Sully had her father’s locks.

  “Is this the Tulliver residence?”

  “Yes?”

  “Are you…Sully’s dad?”

  “Who are you?”

  “A friend. Of Sully’s.”

  “You’re just in time.” He unlatched the chain-lock. “There’s been another occurrence.”

  “Um…occurrence?”

  “She’s back!”

  • • •

  The house was so quiet, I couldn’t tell if I was hearing a clock ticking away in some corner of the house, or if my own pulse was slowing to a dull trudge.

  Where was Mrs. Tulliver?

  A stillness hung over the room as if the air refused to move.

  This house needed an inhaler.

  “Have a seat,” Mr. Tulliver said. “She should be returning shortly.”

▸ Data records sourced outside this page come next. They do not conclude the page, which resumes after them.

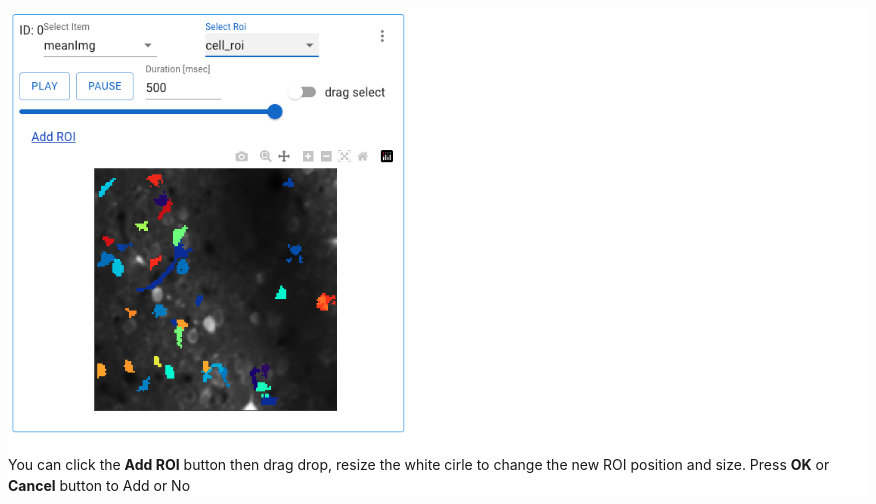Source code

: <img width="400px" src="./_static/tutorials/edit-roi/cell_roi_selected.png" alt="Whole" />
</p>

You can click the <strong>Add ROI</strong> button then drag drop, resize the white cirle to change the new ROI position and size.
Press <strong>OK</strong> or <strong>Cancel</strong> button to Add or No
<br>
<p align="left">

  “I can’t really stay for long.…”

  “Please. We need to be still. She won’t manifest if there’s any interference.”

  First thing I noticed were the pictures.

  Sully’s face was framed all across the walls. Photographs of Sully as a little girl at the beach, her auburn hair pulled back.

  Sully as a baby in her mother’s arms.

  Sully just before she disappeared.

  I shouldn’t be here. This was a bad idea.

  “How did you say you knew Sully?” he asked.

  He said knew. Not know. Past tense.

  “From school,” I said. “I know her from school. Knew her from school.”

  “Sully didn’t talk a lot about her friends. After her mother passed away, she didn’t spend much time with kids her age.”

  “We’ve only met recently.”

  “Recently? I knew it!” He clapped his hands. “Of course she’d establish contact with one of her old friends! You two were close, then, yes?”

  “I guess you could say that.…”

  I suddenly noticed the deep rings under his eyes.

  He looked like he was being haunted.

  “I pushed her away—I know that now. She took care of me when I should’ve been taking care of her. I treated her like an adult—not a child—so it’s understandable that she’d reach out to someone her own age first.”

  Against all better judgment on my part, I went ahead and said, “Not that I know anything, Mr. Tulliver, but if I were you…”

  “Yes?”

  Deep breath. “Don’t give up on her just yet.”

  He seemed to ponder this for a bit, allowing the room to go silent again.